Corner Post reshapes the landscape for regulatory challenges, potentially opening the door for more lawsuits against longstanding regulations. Regulated entities should prepare for the possibility of older regulations being contested and potentially overturned. Coupled with Loper Bright, this decision could lead to greater regulatory uncertainty. Therefore, corporate counsel should closely monitor these regulatory and judicial developments. Proactive engagement with agencies and participation in the rulemaking process may help mitigate these risks.
The Corner Post decision, however, could also provide potential opportunities for businesses. By allowing affected companies to challenge outdated or overly burdensome regulations, businesses can advocate for a more favorable regulatory environment that better aligns with current industry practices, economic realities, and innovation.
C. Securities Exchange Commission v. Jarkesy: Right to Jury Trials
Jarkesy addressed the constitutional validity of the use of administrative proceedings to enforce security laws. The Supreme Court held that the use of administrative tribunals for antifraud enforcement actions violated the Seventh Amendment of the Constitution, which guarantees the right to a jury trial in suits at common law. More broadly, monetary sanctions that go beyond a purely remedial purpose and instead involve punitive measures implicate the Seventh Amendment, which necessitates adjudication by a court of law. This landmark decision will have far-reaching implications for the SEC and other regulatory agencies that rely on administrative proceedings to enforce compliance.
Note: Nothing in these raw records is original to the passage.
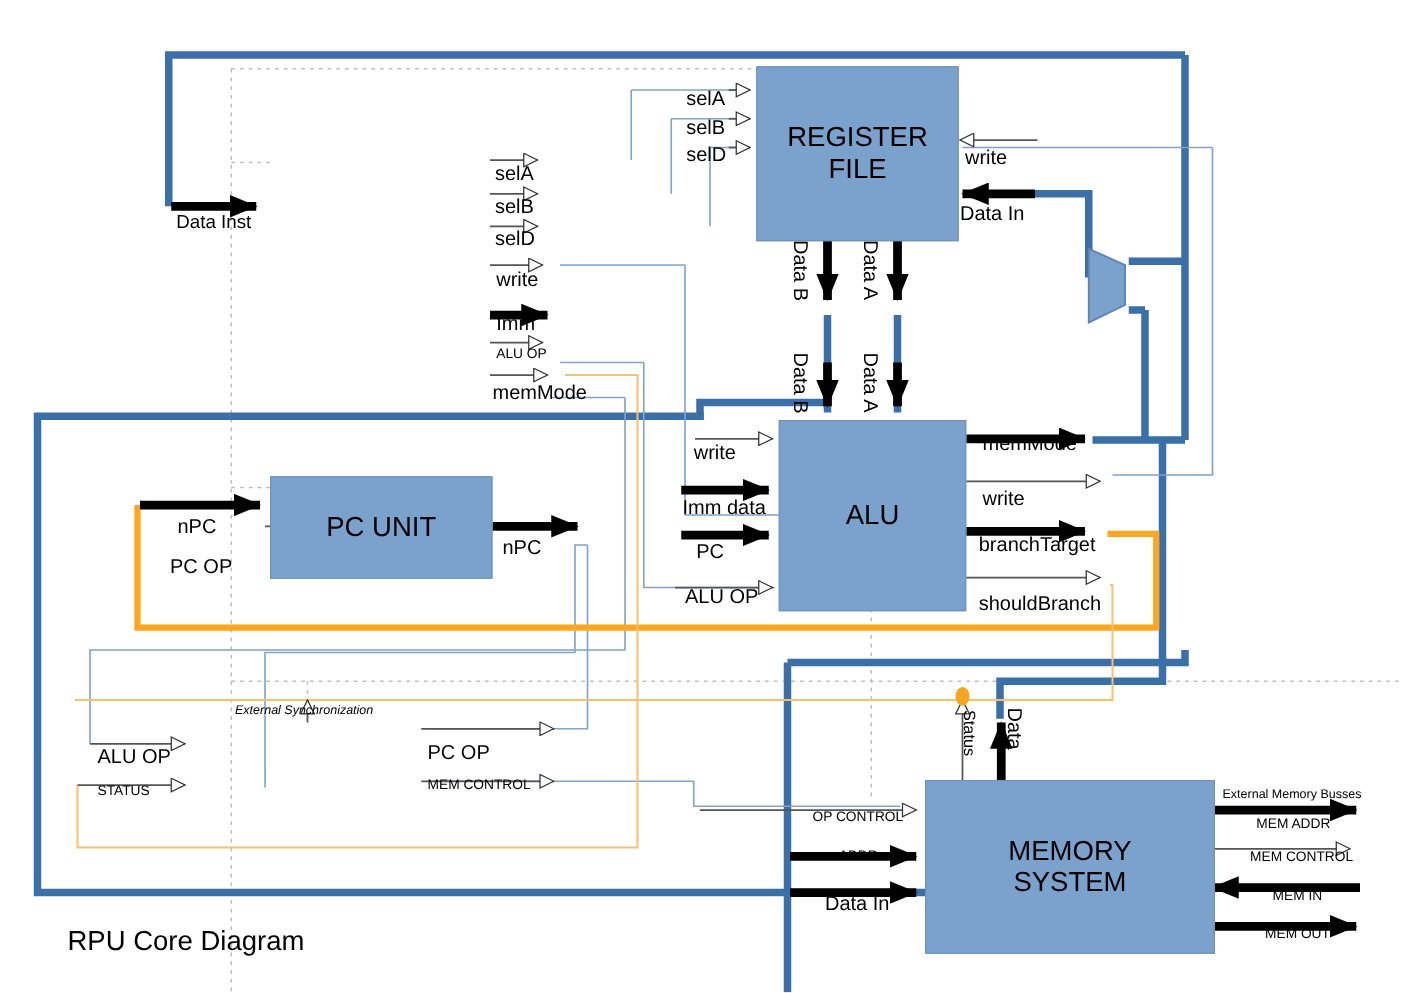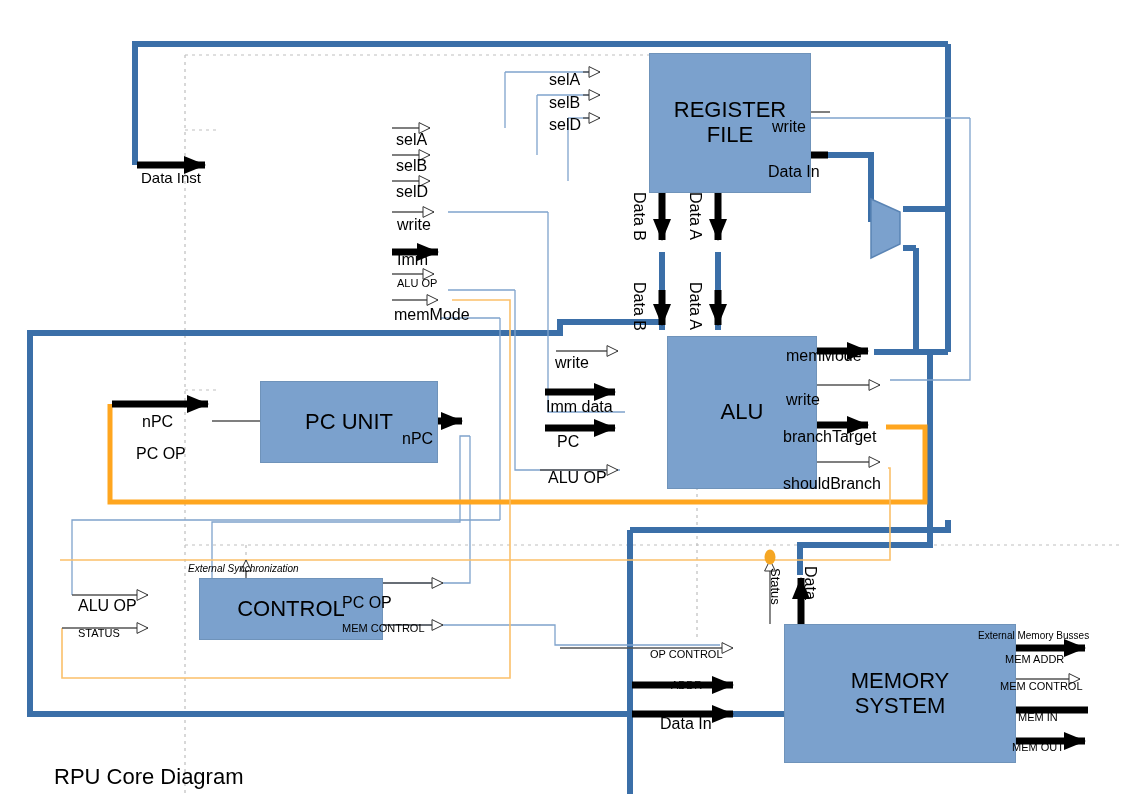--- a/index.html
+++ b/index.html
@@ -8,7 +8,7 @@
   svg.layer{position:absolute;left:0;top:0;width:1123px;height:794px;}
   .blk{position:absolute;background:#7BA1CD;border:1px solid #6f93ba;
        display:flex;align-items:center;justify-content:center;text-align:center;
-       color:#000;line-height:1.12;margin-left:44px;}
+       color:#000;line-height:1.12;}
   .blk span{display:block;}
   .lbl{position:absolute;color:#000;white-space:nowrap;line-height:1;}
   .vlbl{position:absolute;color:#000;white-space:nowrap;line-height:1;

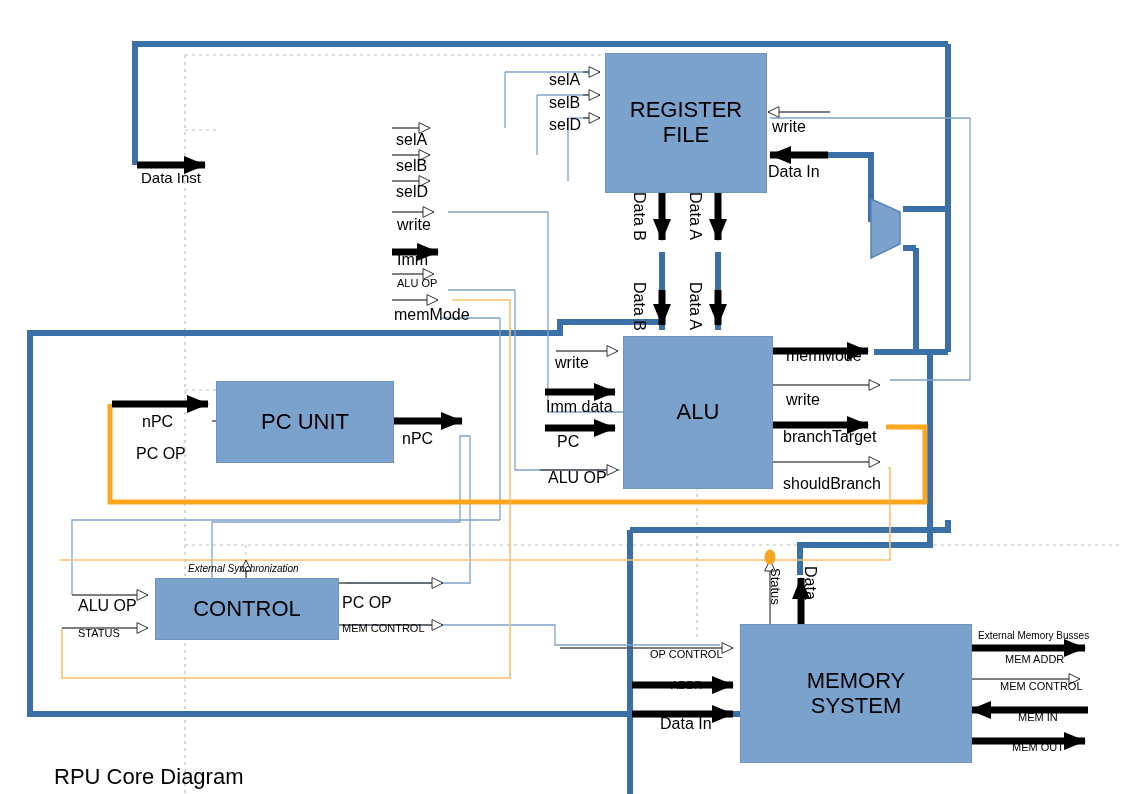--- a/index.html
+++ b/index.html
@@ -195,9 +195,6 @@
     <span>ALU</span>
   </div>
 
-  <div class="blk" style="left:155px;top:578px;width:182px;height:60px;font-size:22px;">
-    <span>CONTROL</span>
-  </div>
 
   <div class="blk" style="left:740px;top:624px;width:230px;height:137px;font-size:22px;">
     <span style="white-space:pre-line;" id="ms-label">MEMORY

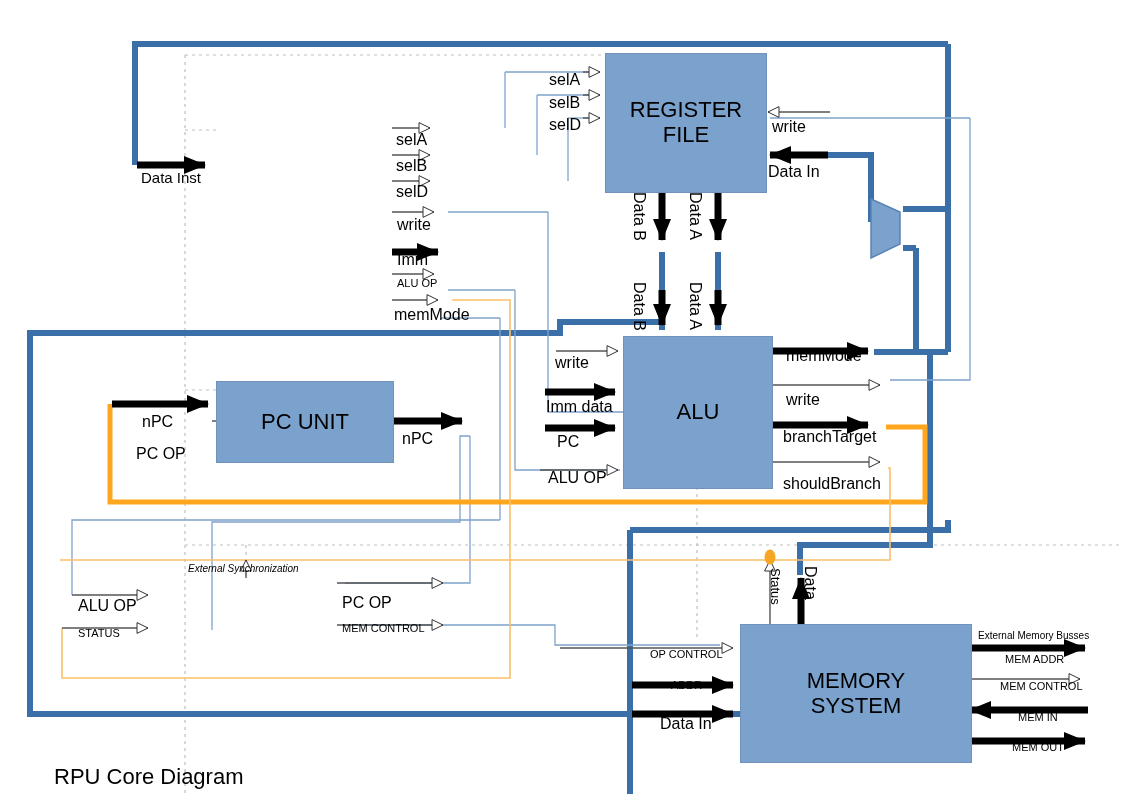--- a/index.html
+++ b/index.html
@@ -255,7 +255,7 @@
   <div class="lbl" style="left:1018px;top:712px;font-size:11px;">MEM IN</div>
   <div class="lbl" style="left:1012px;top:742px;font-size:11px;">MEM OUT</div>
 
-  <div class="title" style="left:54px;top:740px;font-size:22px;margin-top:24px;">RPU Core Diagram</div>
+  <div class="title" style="left:54px;top:740px;font-size:22px;">RPU Core Diagram</div>
 
 </div>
Jarkesy suggests that enforcement proceedings that seek civil penalties do not fall within the public rights exception, which allows adjudication by non-Article III courts. Instead, such actions should be brought in federal court.
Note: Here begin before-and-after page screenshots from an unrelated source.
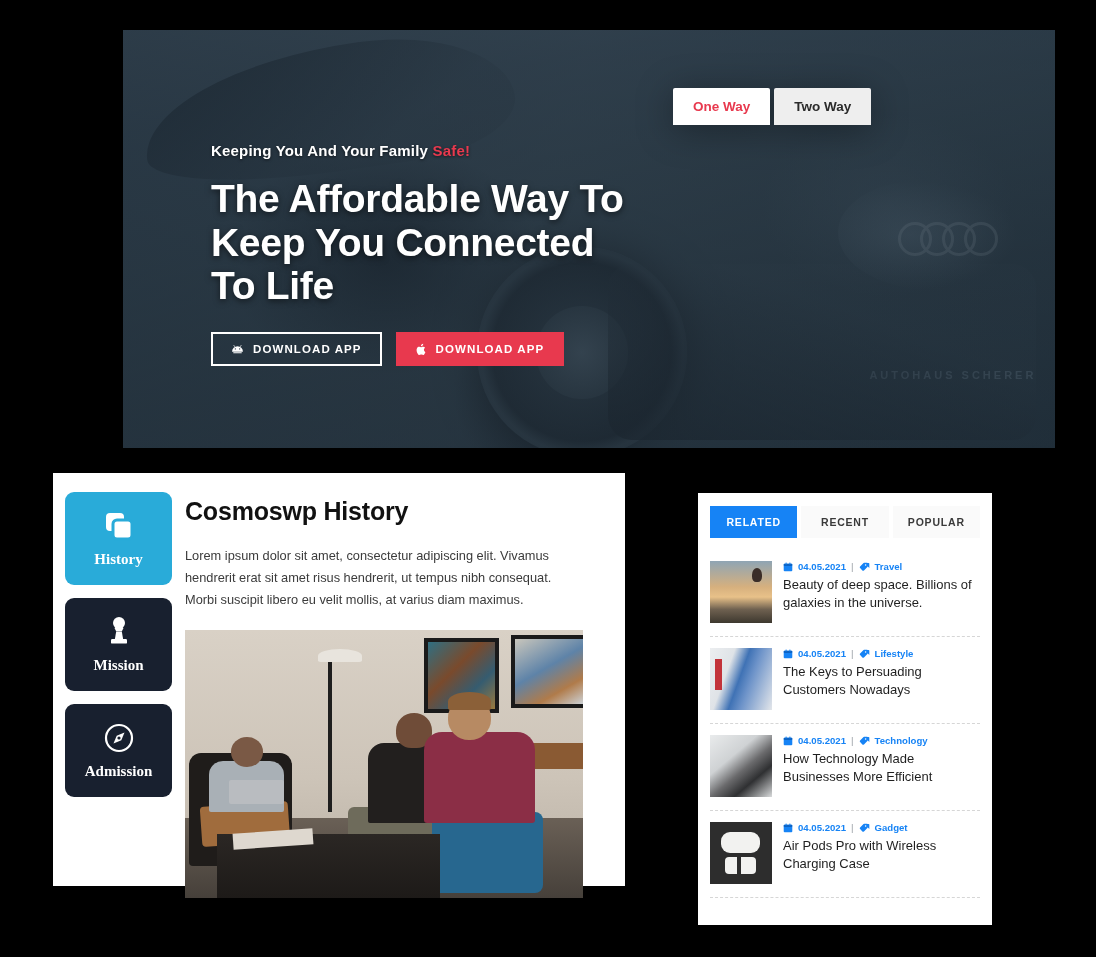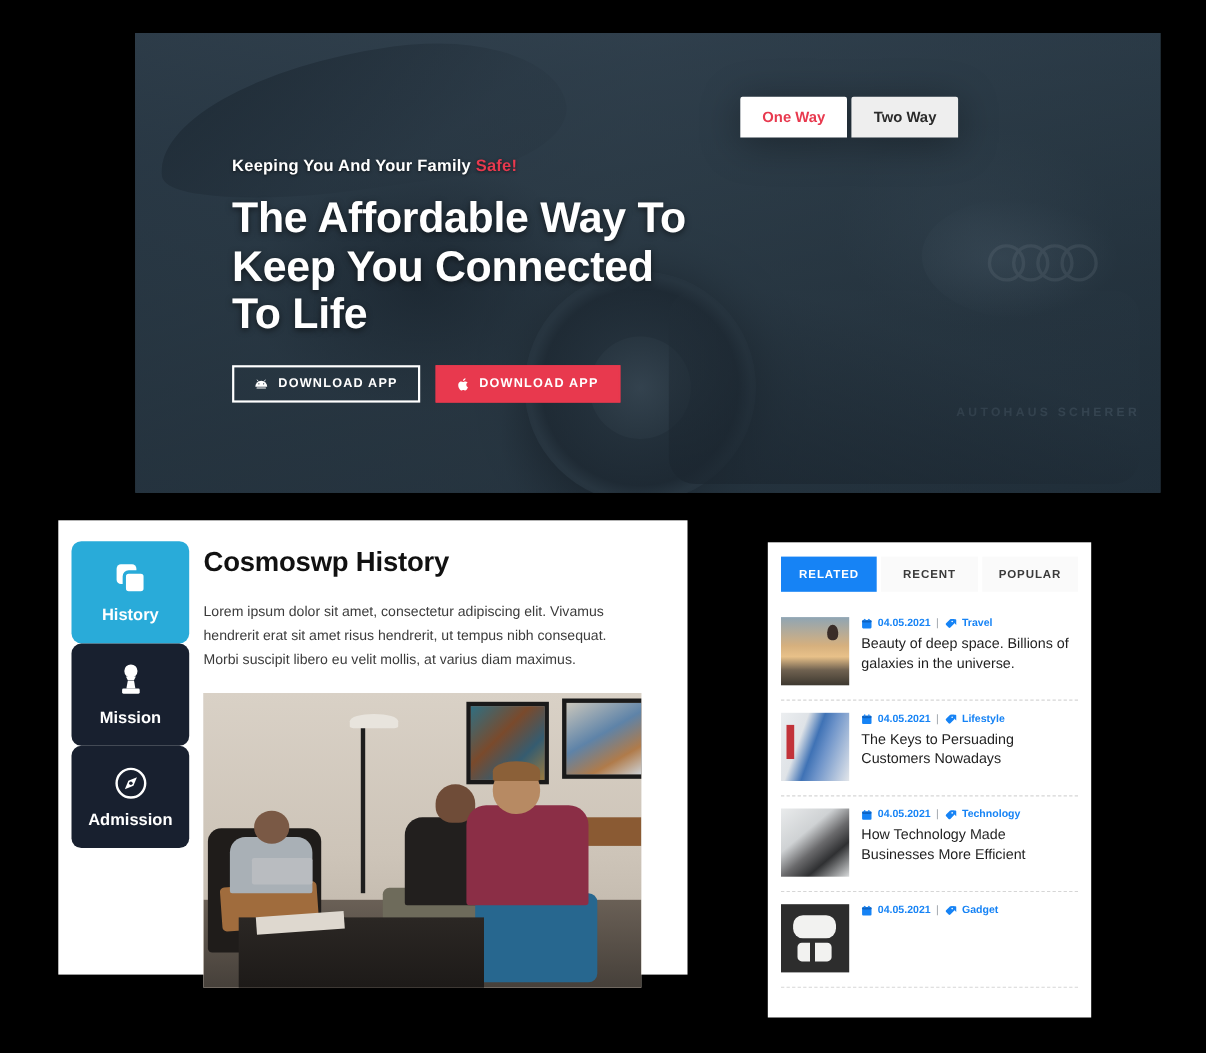--- a/index.html
+++ b/index.html
@@ -157,7 +157,7 @@
   }
   .hist-tabs {
     width: 122px; padding: 19px 0 0 12px;
-    display: flex; flex-direction: column; 
+    display: flex; flex-direction: column; gap: 13px; font-family: Liberation Serif, serif;
   }
   .hist-tab {
     width: 107px; height: 93px; border-radius: 9px;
In addition, some agencies, like the Federal Energy Regulatory Commission, can only pursue civil penalties through administrative enforcement proceedings; these agencies will require new congressional authorization to pursue civil penalties in federal court. Corporate counsel should anticipate a slower pace of regulatory enforcement due to the federal court system’s resource constraints. Additionally, corporate counsel should leverage the right to a jury trial to challenge enforcement actions more vigorously. This shift may lead to a higher likelihood of settlements as both parties seek to avoid protracted litigation.
The Supreme Court’s decisions in Loper Bright, Corner Post, and Jarkesy represent a significant realignment in the regulatory landscape for businesses. Corporate counsel must navigate this new environment by staying informed of regulatory developments, reassessing compliance and litigation strategies, and proactively engaging with federal agencies. By doing so, businesses can better manage risks and leverage opportunities arising from these rulings.